Second, Marshall differentiated between the ultimate goals or “objects” of the Constitution and the powers (both enumerated and incidental) granted by the Constitution to achieve those goals.  In his initial “Friend of the Constitution” essay, Marshall identified the “objects” of the Constitution, not as the enumerated powers themselves, but as the grand purposes set forth in the Preamble: “to form a more perfect union, establish justice, ensure domestic tranquility, provide for the common defense, promote the general welfare, and secure the blessings of liberty to themselves and their prosperity.”

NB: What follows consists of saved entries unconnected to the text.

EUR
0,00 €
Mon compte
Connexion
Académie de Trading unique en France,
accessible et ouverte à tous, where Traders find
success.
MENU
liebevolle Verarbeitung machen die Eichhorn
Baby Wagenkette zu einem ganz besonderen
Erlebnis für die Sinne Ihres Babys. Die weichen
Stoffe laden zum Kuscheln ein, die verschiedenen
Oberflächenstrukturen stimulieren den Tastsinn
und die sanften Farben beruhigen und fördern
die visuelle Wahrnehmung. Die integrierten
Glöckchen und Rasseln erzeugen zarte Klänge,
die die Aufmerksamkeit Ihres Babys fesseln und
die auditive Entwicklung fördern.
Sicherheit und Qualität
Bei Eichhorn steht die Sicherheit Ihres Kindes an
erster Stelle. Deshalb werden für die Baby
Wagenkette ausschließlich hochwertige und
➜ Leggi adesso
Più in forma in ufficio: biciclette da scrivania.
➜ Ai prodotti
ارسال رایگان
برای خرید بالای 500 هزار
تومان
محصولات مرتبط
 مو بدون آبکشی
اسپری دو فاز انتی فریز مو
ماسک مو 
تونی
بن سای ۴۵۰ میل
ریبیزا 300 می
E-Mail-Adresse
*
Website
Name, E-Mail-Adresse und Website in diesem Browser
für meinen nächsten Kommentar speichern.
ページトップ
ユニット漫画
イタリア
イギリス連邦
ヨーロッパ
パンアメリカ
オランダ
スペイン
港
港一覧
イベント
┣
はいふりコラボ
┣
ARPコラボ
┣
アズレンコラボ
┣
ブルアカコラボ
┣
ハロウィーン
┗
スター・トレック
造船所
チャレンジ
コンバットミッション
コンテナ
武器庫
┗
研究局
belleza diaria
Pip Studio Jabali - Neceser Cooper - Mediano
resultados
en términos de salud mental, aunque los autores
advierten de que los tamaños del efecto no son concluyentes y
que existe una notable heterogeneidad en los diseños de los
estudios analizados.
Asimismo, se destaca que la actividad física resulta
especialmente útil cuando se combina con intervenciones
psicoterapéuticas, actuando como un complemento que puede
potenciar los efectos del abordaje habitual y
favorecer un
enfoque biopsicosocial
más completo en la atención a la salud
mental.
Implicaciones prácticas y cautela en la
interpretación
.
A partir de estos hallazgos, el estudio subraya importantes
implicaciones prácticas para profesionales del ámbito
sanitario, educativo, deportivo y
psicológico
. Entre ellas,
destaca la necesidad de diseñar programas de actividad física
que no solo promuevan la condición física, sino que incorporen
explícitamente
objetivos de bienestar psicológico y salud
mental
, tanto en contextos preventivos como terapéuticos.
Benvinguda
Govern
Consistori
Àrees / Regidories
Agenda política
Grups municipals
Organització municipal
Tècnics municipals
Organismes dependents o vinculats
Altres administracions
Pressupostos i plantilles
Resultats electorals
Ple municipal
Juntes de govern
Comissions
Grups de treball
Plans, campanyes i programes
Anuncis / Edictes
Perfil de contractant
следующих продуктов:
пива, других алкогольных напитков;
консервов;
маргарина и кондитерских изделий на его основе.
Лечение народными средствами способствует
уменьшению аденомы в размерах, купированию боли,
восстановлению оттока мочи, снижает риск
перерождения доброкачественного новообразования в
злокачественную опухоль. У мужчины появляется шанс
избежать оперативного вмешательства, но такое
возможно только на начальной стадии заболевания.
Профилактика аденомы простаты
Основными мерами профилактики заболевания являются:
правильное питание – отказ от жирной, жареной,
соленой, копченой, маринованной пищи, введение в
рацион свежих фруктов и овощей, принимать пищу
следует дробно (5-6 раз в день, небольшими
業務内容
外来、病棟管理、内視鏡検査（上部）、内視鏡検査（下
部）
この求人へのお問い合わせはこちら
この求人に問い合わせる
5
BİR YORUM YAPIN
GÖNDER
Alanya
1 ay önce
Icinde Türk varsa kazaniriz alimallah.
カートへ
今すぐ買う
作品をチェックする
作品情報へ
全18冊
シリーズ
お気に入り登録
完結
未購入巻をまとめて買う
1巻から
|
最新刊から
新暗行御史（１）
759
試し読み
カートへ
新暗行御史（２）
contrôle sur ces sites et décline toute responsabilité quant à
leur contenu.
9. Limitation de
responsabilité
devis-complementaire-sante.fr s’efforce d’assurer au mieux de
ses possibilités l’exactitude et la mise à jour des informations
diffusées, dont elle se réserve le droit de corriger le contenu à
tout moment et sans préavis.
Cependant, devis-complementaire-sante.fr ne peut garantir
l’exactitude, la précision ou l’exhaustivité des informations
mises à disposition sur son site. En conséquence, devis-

The point of enumerating specific powers was to set forth those principal powers that the Framers believed would be collectively sufficient to achieve any of the “objects” in the Preamble.  The point of the Necessary & Proper Clause was to ensure that those (express) principal powers could be executed by whatever (implied) incidental powers might be needed to supplement and perfect the direct means for executing the principal powers –  assuming that the incidental powers themselves did not result in a violation of the Constitution or a pretext for violating the Constitution.

If the enumerated principal powers were not enough to achieve one of the Preamble’s goals, either because they were insufficient in themselves, or because the only available incidental powers were improper or pre-textual, then Congress has only one choice: formally add another enumerated power under the Article V amendment process, not add a principal power under the guise of an implied incidental power.

In terms of Obamacare, a direct means of executing the Commerce Power would be a statute that actually regulated interstate commerce by requiring health insurance policies sold across state lines to contain “guaranteed issue” and “community rating” provisions.  An incidental power would be a criminal or civil sanction against any insurer that failed or refused to comply with this requirement.  In the next post, I will examine how the actual Obamacare statute fares under the doctrine of incidental powers and Marshall’s insistence on distinguishing direct means v. incidental powers, on the one hand, and objects v. powers, on the other.